I have talked to a great many people and their top two priorities for county services are: Public Safety and Infrastructure (roads, water, sewer, etc.).

It is clear to me that our county manager is looking out for the county employees and not the citizens of the county he works for. He was selected by the past group of county commissioners, not the citizens of this county. We, the citizens, selected the new county commissioners and they are supposed to represent us. It’s time for our local government to start asking what we want, not what the county government wants.

Commissioner Chairman Barry Penzel prioritized “under protest,” saying “I am not satisfied with this,” but he (along with the other Commissioners) voted for the “priorities.”

It seems the tail is still wagging the dog.

Marshall Goldy


Spending funds on raises isn’t wise


Last election we voters installed a reform majority on the Douglas County Board of County Commissioners (BOCC) with one primary message: fund critical infrastructure — roads and flood control. At the recent BOCC strategic planning workshop, our county’s unelected senior staff sent us their response: buzz off.

More recently in preparation for the budget process, interim county manager Larry Werner spontaneously and unexpectedly forwarded a wish list of spending priorities from county department heads for “any extra money that may be unearthed during the (budget) process” to the commissioners. Among the listed priorities was giving the county employees a salary boost.

The majority of Douglas County’s budget is spent on employee compensation — salary and benefits — which TransparentNevada.com totaled for 2016 (the latest year available) at just under $50 million. Heading up the list of 744 (!) Douglas County employees, 172 have annual compensation packages at or above $100,000. Paying for this top-heavy superstructure are a shrinking number of Douglas County residents: retired seniors on fixed incomes, and a lot of modestly compensated service sector and blue collar workers.

County employees, please recall that in the last election your unions publicly supported the tax-and-borrow incumbent BOCC, even spending your dues money on pricey full color ads to try to keep them in office where they stubbornly followed their own spending priorities, not the voters’. State law gives public employee unions extraordinary power in salary negotiations, including the right to raid unspent funds. We tax and fee payers don’t have a union, our interests are supposed to be represented by the BOCC.

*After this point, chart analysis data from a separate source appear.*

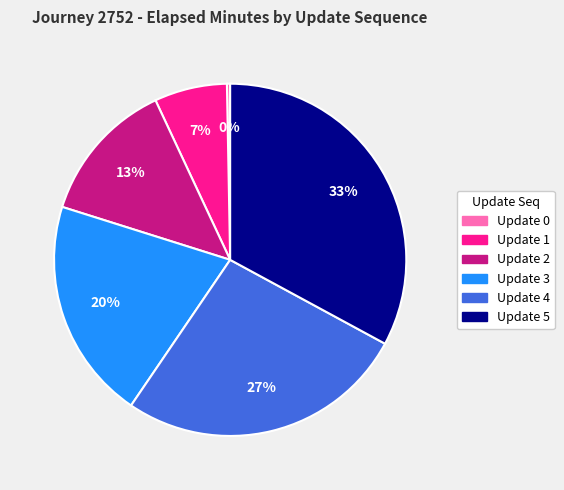

To the nearest percent, what is the difference between the largest and smallest slice percentages?

33%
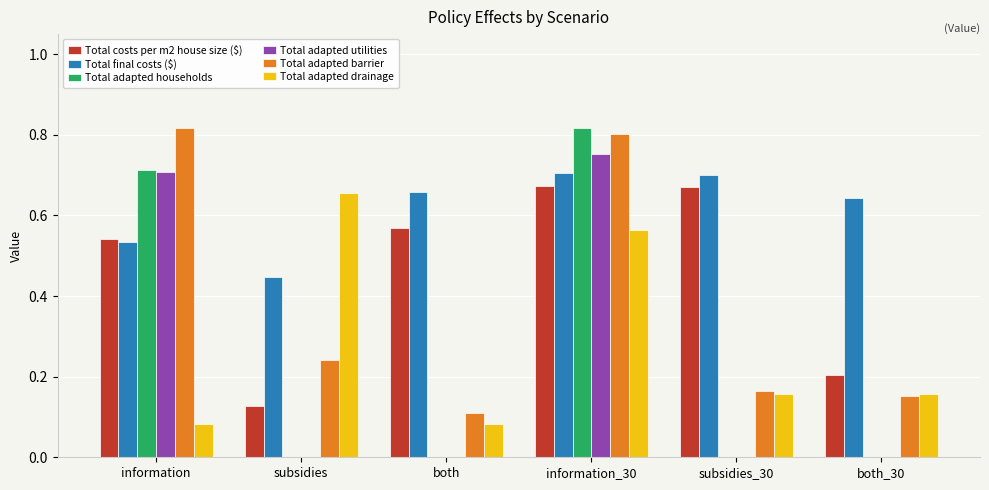

Which series has the largest range (max minus min)?

Total adapted households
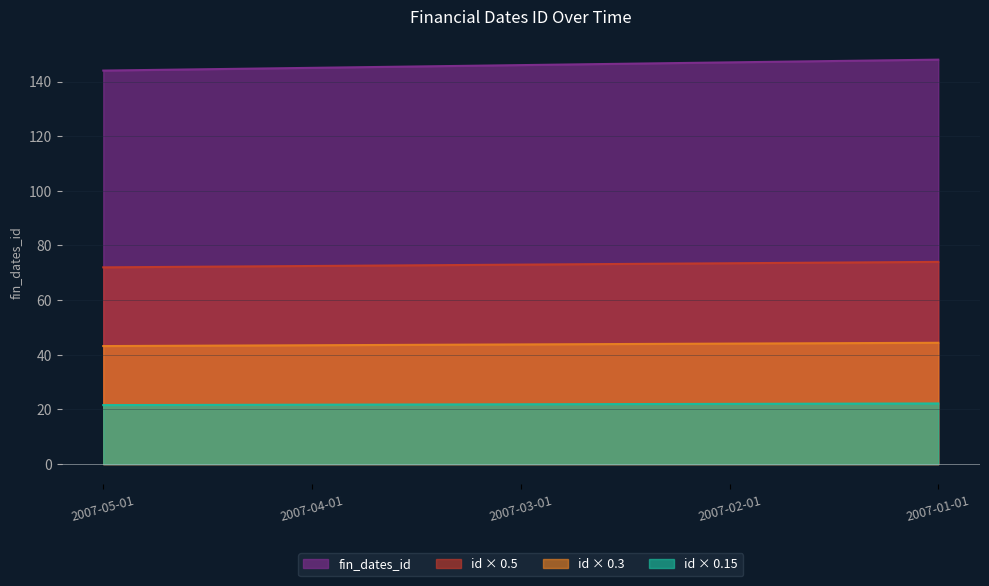

How many values are between 145 and 147?

3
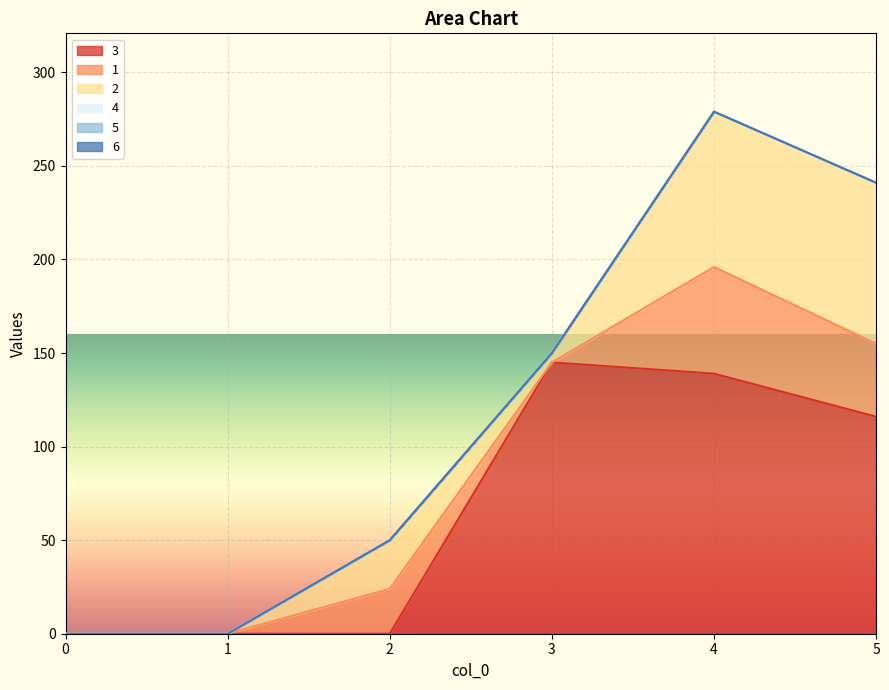

Which series changed the most between 2 and 3?

3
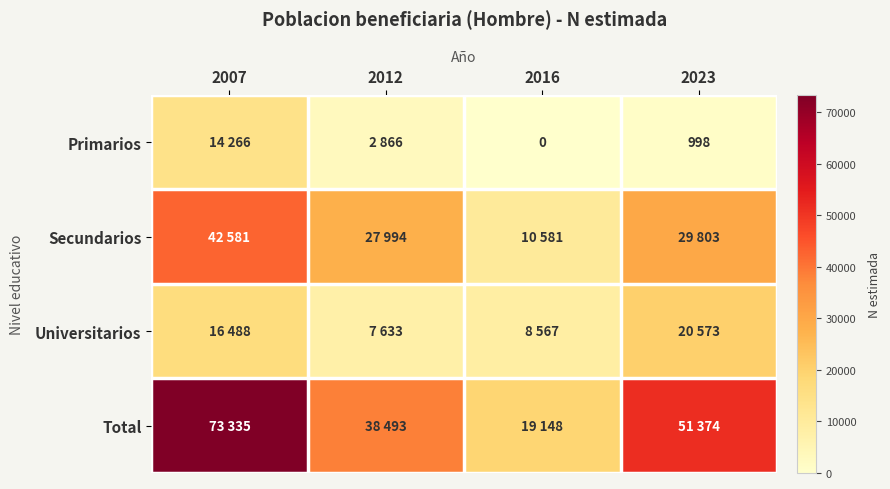

At which label does Universitarios reach its minimum?

2012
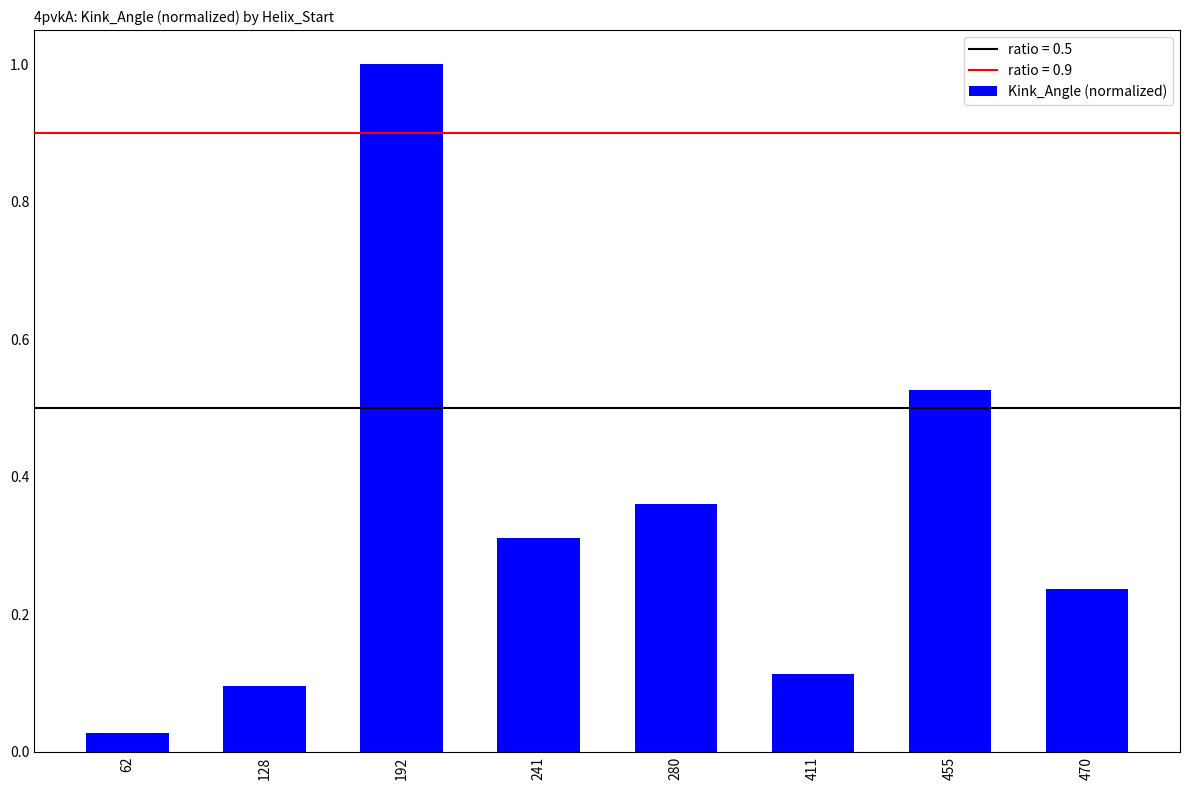

List the labels in order of value, largest first.

192, 455, 280, 241, 470, 411, 128, 62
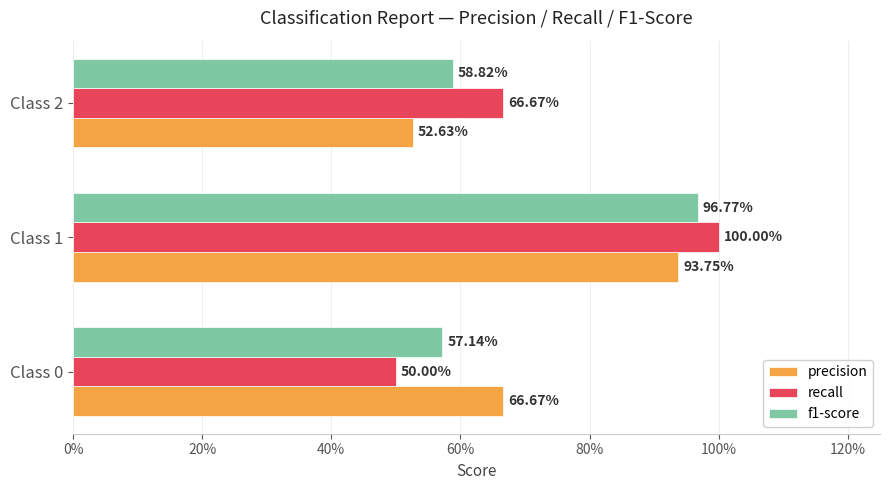

What are all the series names shown in the legend?

precision, recall, f1-score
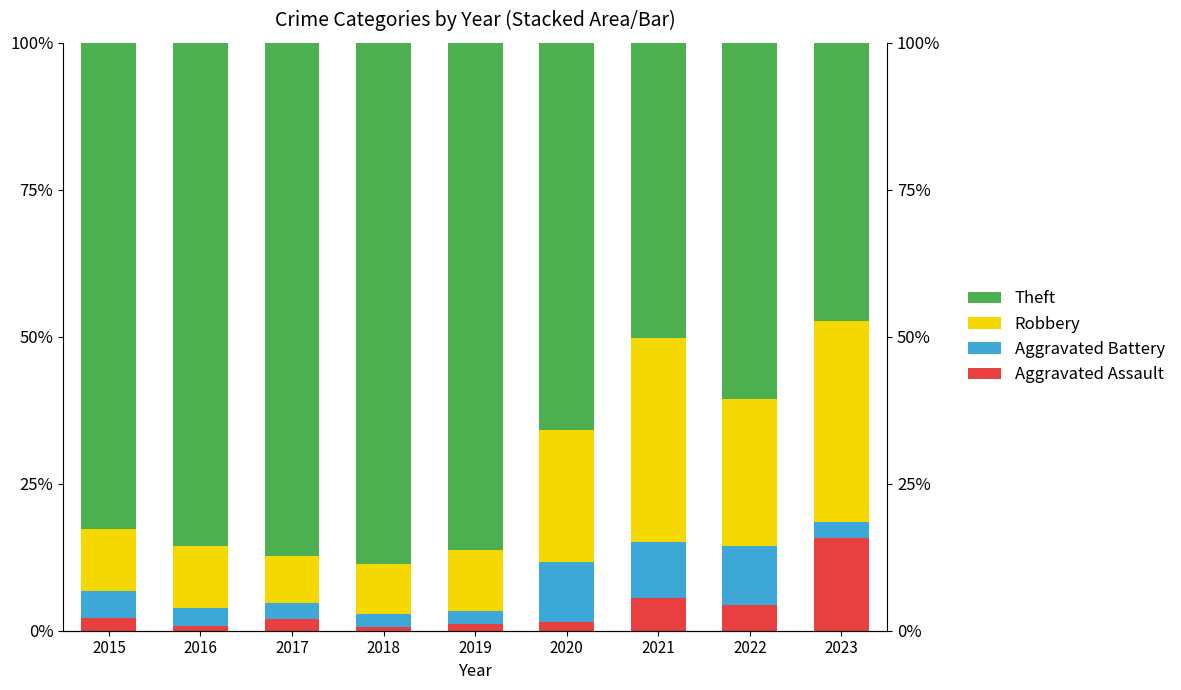

What is the difference between the Aggravated Battery values at 2015 and 2017?

1.9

Today a population of middle class, lower middle class, and folks barely getting by provide the average full-time Douglas County employee a median income of $79,360. That is unfair, immoral, and unsustainable if we’re ever going to get decent roads and flood control. How does a seven year commitment of 5 percent maximum annual raises (2 percent COLA and 3 percent merit) sound to you? Yes, this was unveiled at the recent budget workshops.

A big obstacle to prioritizing infrastructure over salary increases is interim County Manager Larry Werner, a month-to-month contract temp, a registered Democrat until 2015, who was retained by the prior BOCC. He certainly doesn’t seem to be fighting for the voters who pay him his annualized fee of $172,000 plus $700 per month car allowance. He and other senior staff who “help” the county negotiate with the unions should be replaced with an outside law firm with government labor expertise that will give the BOCC competent negotiating guidance so that the taxpayers would actually be represented at the negotiation table.